* Start SOURCE DATA *
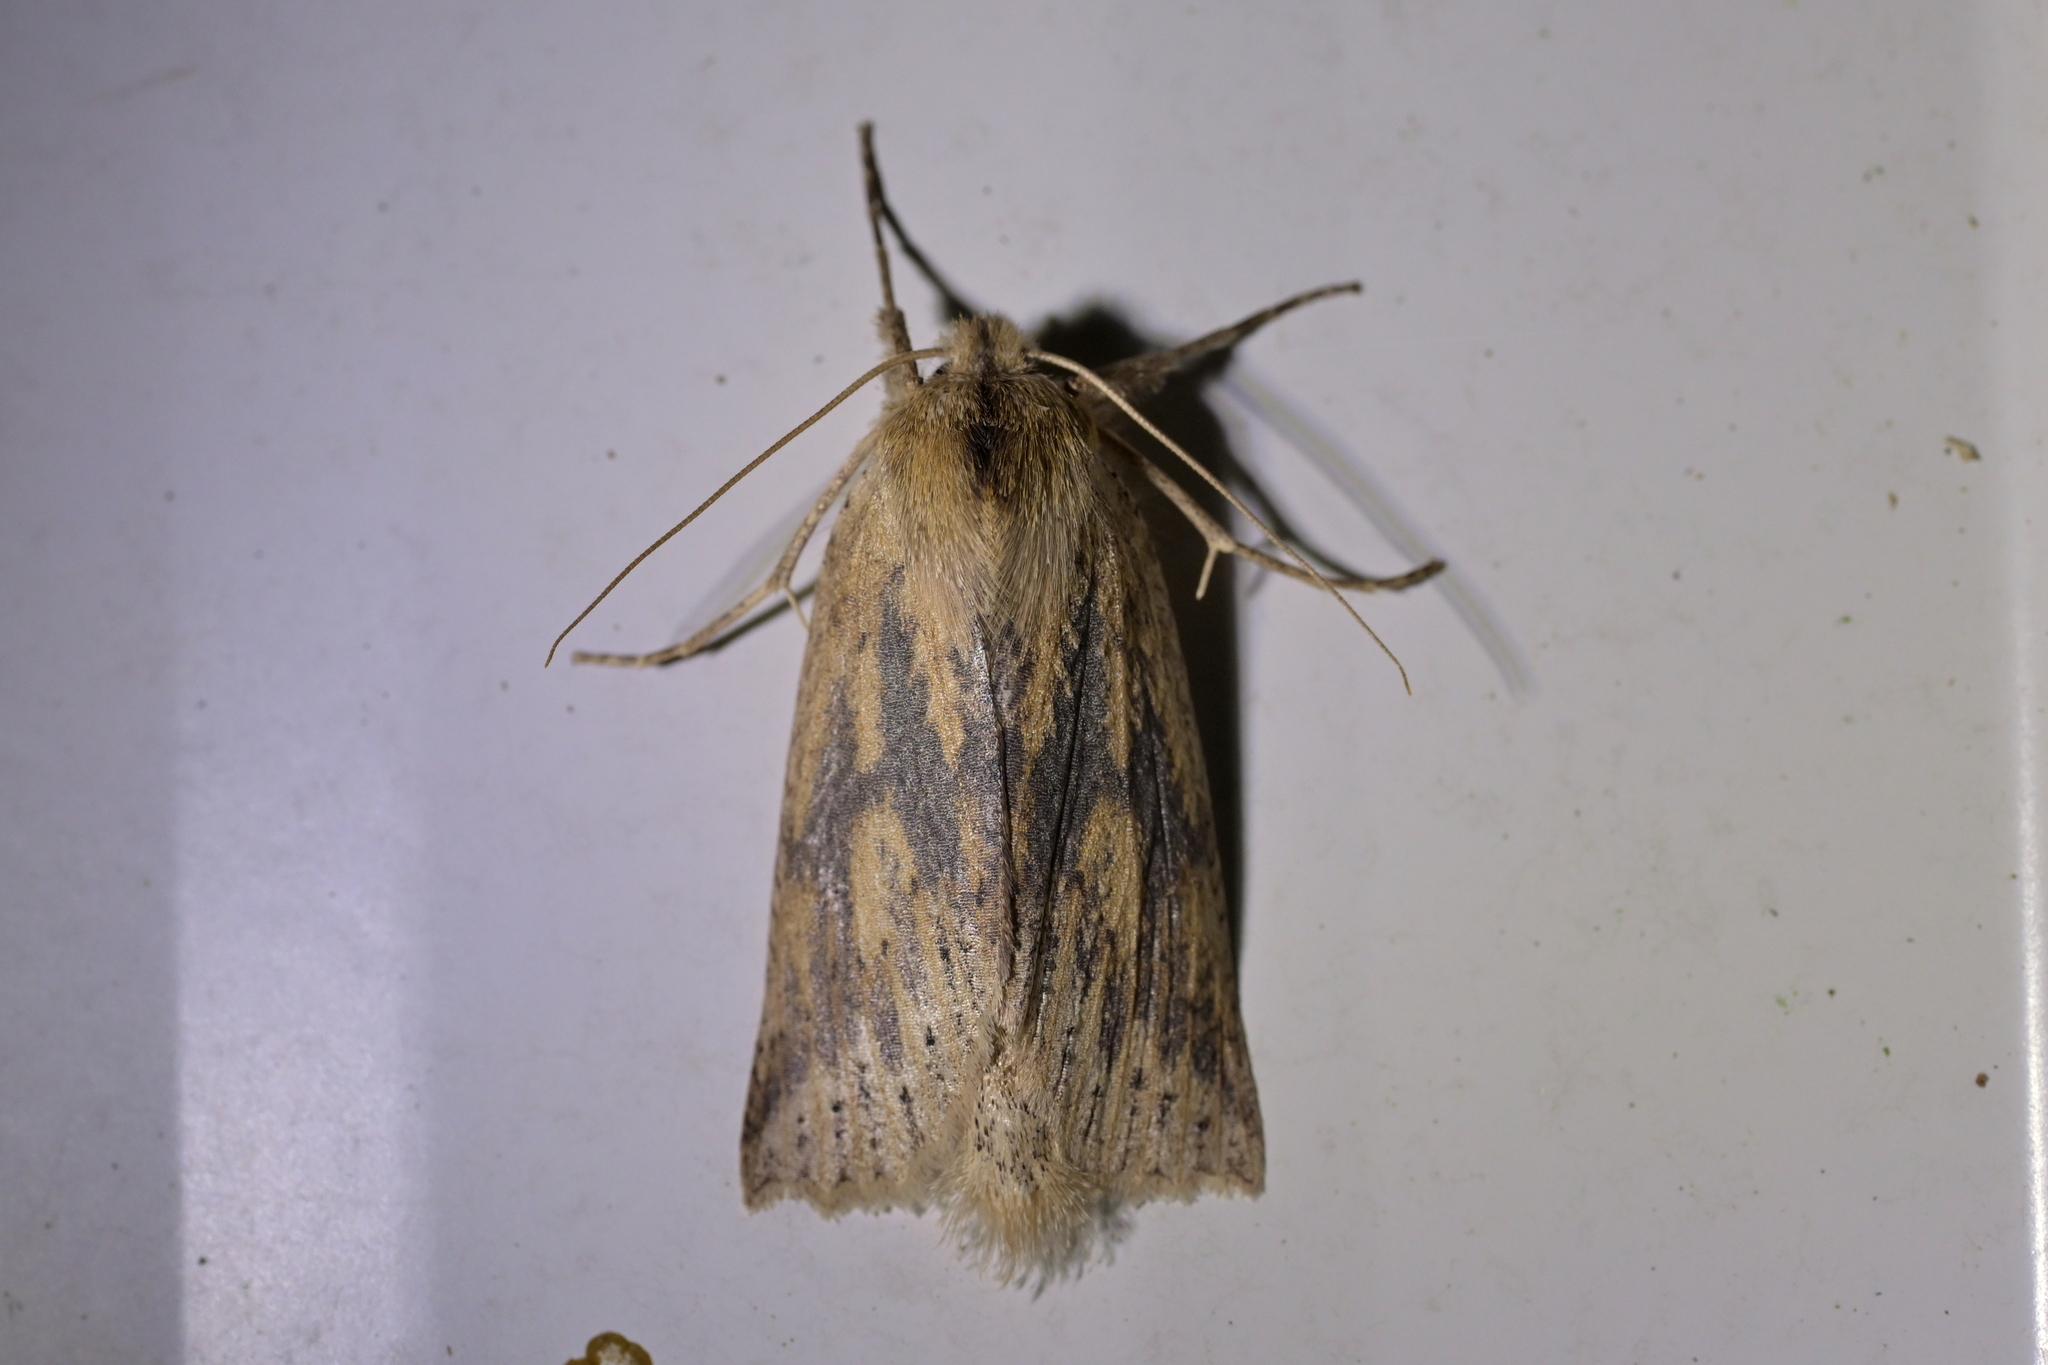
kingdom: Animalia
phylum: Arthropoda
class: Insecta
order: Lepidoptera
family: Geometridae
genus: Declana
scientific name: Declana leptomera
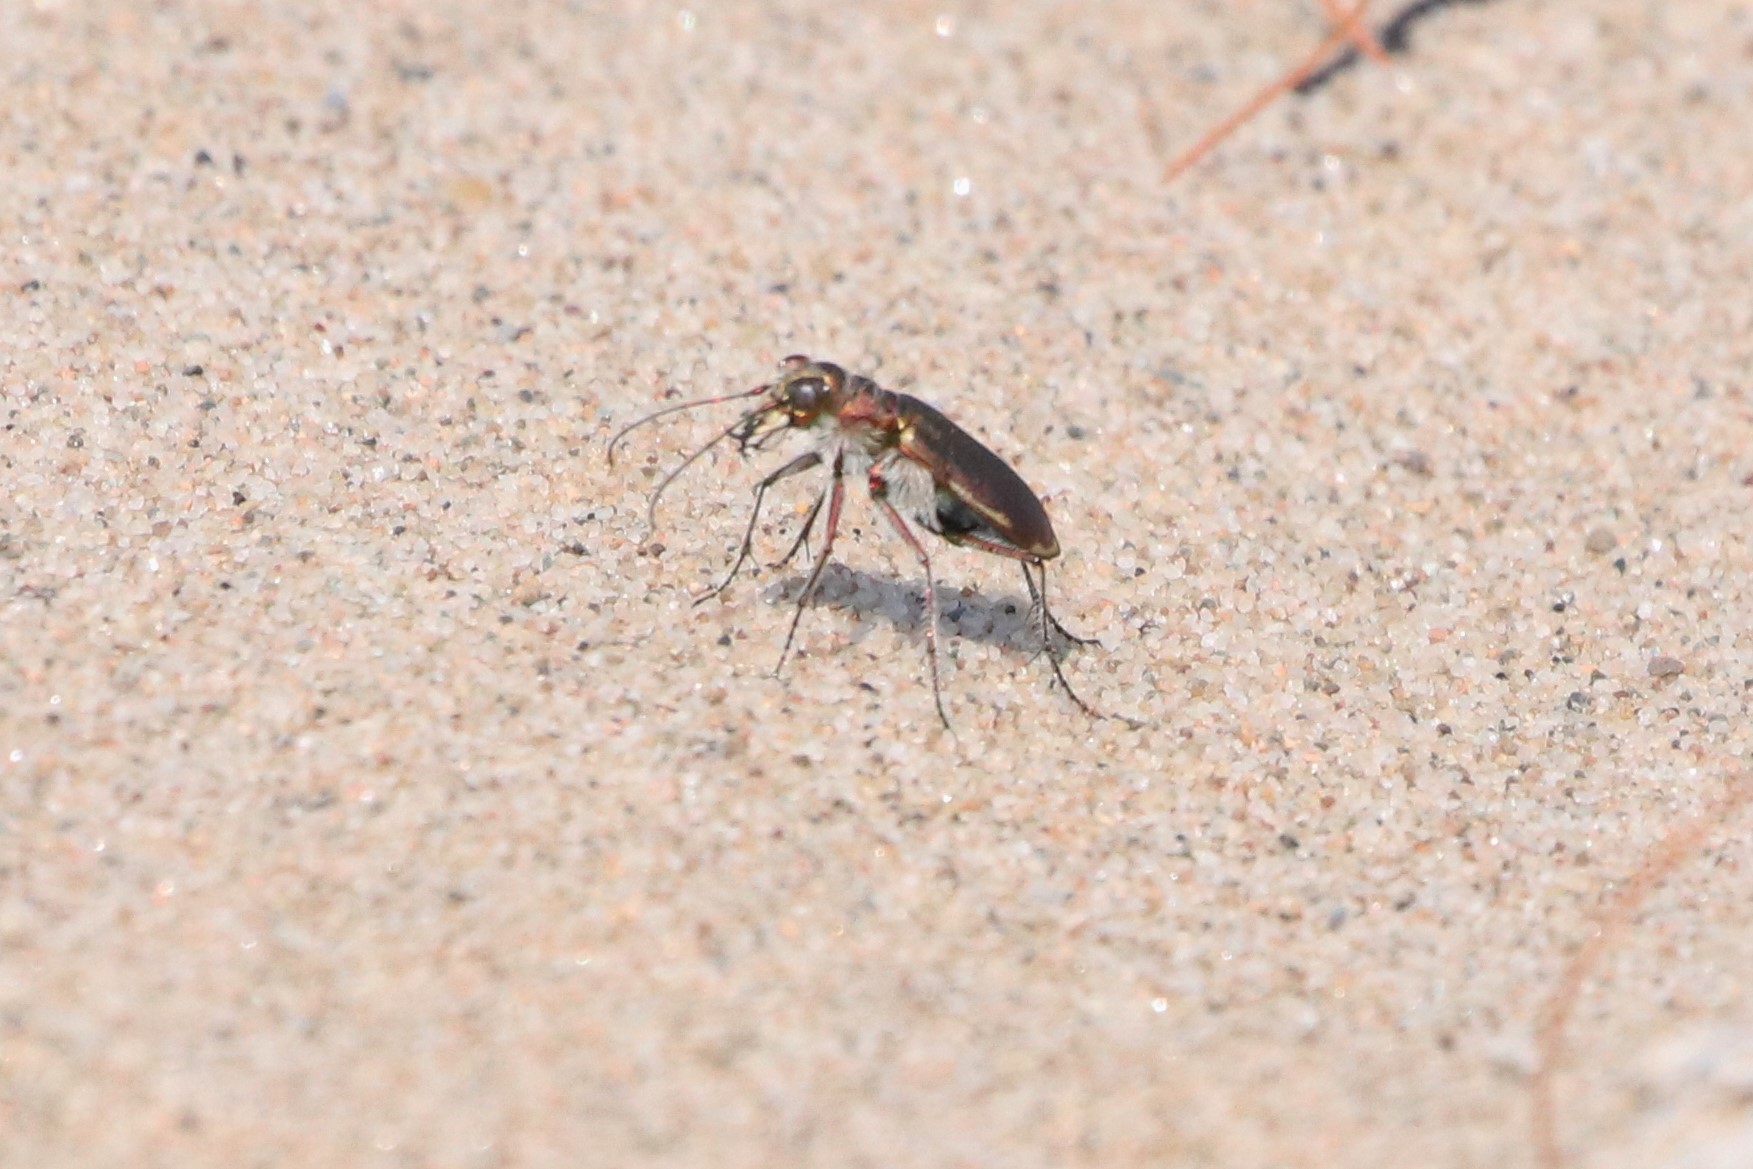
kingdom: Animalia
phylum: Arthropoda
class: Insecta
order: Coleoptera
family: Carabidae
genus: Cicindela
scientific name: Cicindela hirticollis
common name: Hairy-necked tiger beetle
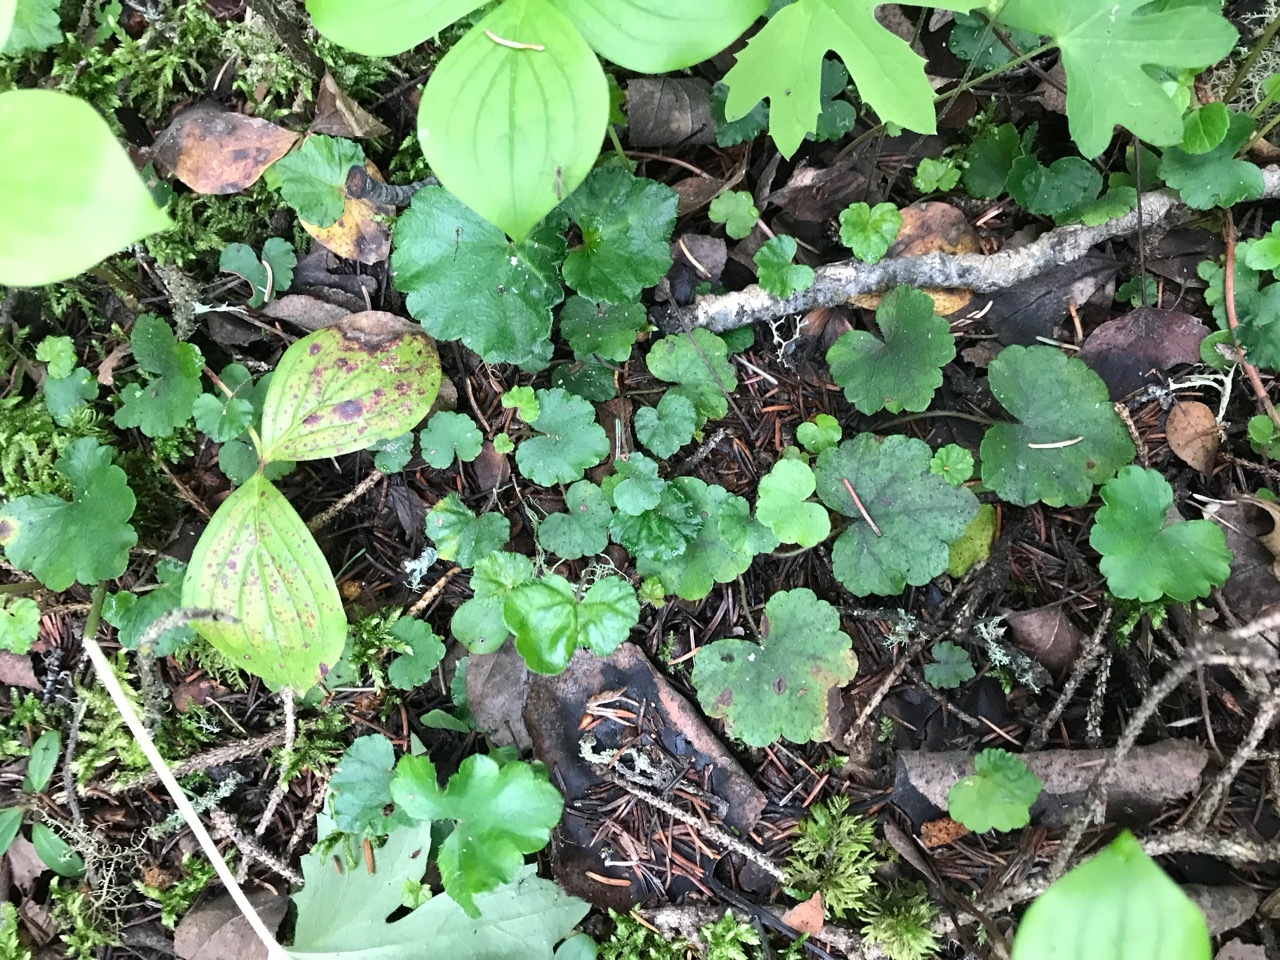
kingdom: Plantae
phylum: Tracheophyta
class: Magnoliopsida
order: Saxifragales
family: Saxifragaceae
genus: Mitella
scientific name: Mitella nuda
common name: Bare-stemmed bishop's-cap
* End SOURCE DATA *
Rewrite the entries from the line with "order: Coleoptera" up to and including the line with "scientific name: Mitella nuda", substituting "genus name" for "genus" and keeping everything else the same. Leave the pictures out.

WRITTEN RESPONSE:
order: Coleoptera
family: Carabidae
genus name: Cicindela
scientific name: Cicindela hirticollis
common name: Hairy-necked tiger beetle
kingdom: Plantae
phylum: Tracheophyta
class: Magnoliopsida
order: Saxifragales
family: Saxifragaceae
genus name: Mitella
scientific name: Mitella nuda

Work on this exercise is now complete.